GroundWorks DanceTheater brings new dances to Akron-Summit County Library
GroundWorks DanceTheater, a Knight Arts grantee, is in the dance making business. Regularly (maybe yearly) there is a new work on the horizon, if not from artistic director David Shimotakahara or associate artistic director Amy Miller, then from a contemporary choreographer brought in to create a commissioned work for this ever-evolving and superb dance company.
The upcoming dance concert to be held at Akron-Summit County Public Library is no exception. On the bill will be Kate Weare’s “Inamorata,” a work completed for GroundWorks in 2013 and premiered in the spring performance at Akron-Summit County Public Library (where the upcoming concert will be), and two brand new pieces – one by Israeli choroegrapher Noa Zuk called “After Chorus,” and another by Shimotakahara called “Emergent.”
Weare’s work is set to music as far ranging as medieval chant to classical music and country tunes. The work explores how we learn to get along, basically how we interact and find ways to survive it all. A set piece in the work is a male duet that shows the strength and toughness inherent to a dance like a tango. It is visually stunning.
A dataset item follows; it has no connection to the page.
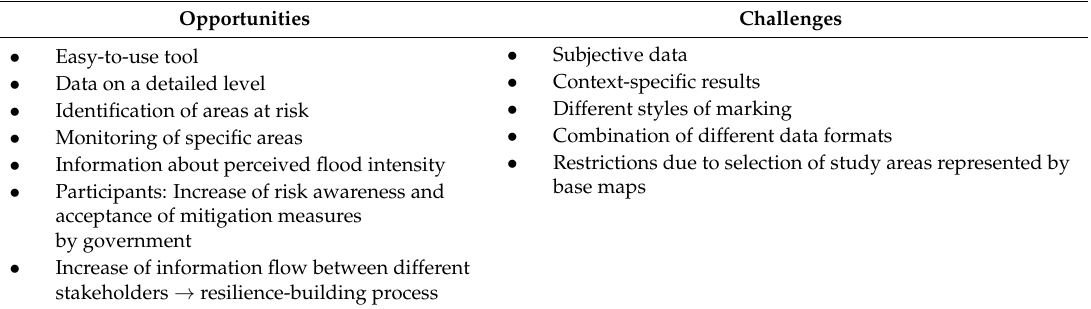
Table 3. Risk perception via sketch maps and questionnaires: key opportunities and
Noa Zuk, who spent two weeks with the company to create her piece, approaches her work differently. She is an instructor of the Naharin Gaga movement practice. Practice seems to be the correct word, according to Shimotakahara, for the idea is to “sensitize the body to embody different space,” much like, I suspect, one would shift how one moves in a crowded corridor externally or internally after hearing crushingly bad news. You change things.
The practice, as Shimotakahara notes, is not a composotional tool for dance. Rather it gets dancers – and their dances – to not always follow the familiar logical next step that they are used to. And that’s what happens in this dance. Zuk, Shimotakahara said in an interview, “knows what she wants – each moment.” But in the work she disrupts the “sense of what comes next.” There’s the unexpected.
GroundWorks DanceTheater, “After Chorus” by Noa Zuk. Photo by Mark Horning
Sounds pretty esoteric, but Shimotakahara said when the piece was performed recently in Cleveland, the audience got it. Even though there is no narrative, there is a dance logic to the work, and the audience can piece together and connect with what the dancers are doing on stage.
Part of the novelty of it may come from the reliance on vocal prompts, Shimotakahara said. The dancers speak as they move, and some utterances are prompts for physical movement. This one should be incredibly interesting for GroundWorks fans.
Also on the bill is Shimotakahara’s newest creation, “Emergent.” The choreographer stumbled upon the “theory of emergence,” an idea he liked exploring. It concerns, he noted, “the study of isolated events that can accumulate or combine and recombine” and from all that, create a sense of order. It “just happens,” he noted. Part of the process is the decay of the “system” that is created, and that gets explored in his works.
Think about something like the Internet, he added, where it turned itself into a “complex system” that took on its own logic and shape and is ever changing.
GroundWorks Dancetheater, “Emergent” by David Shimotakahara. Photo by Mark Horning
“Emergent,” which runs over 20 minutes, is in four sections set to the music of David Lang, an American composer of “World to Come” (from which Shimotakahara uses two sections), plus jazz pieces from Meredith Monk and some cello music from Hilda Guonadottir – all of which have musical motifs that keep recurring and that, through accumulation, “reassert” themselves and take on significance and shape.
GroundWorks DanceTheater will perform at 8 p.m. on Friday-Saturday, November 22-23 in the theater in Akron-Summit County Public Library, 60 S. High St., Akron; 216-751-0088; www.groundworksdance.org. Tickets are $20 general admission, $10 for students, and $25 preferred seating.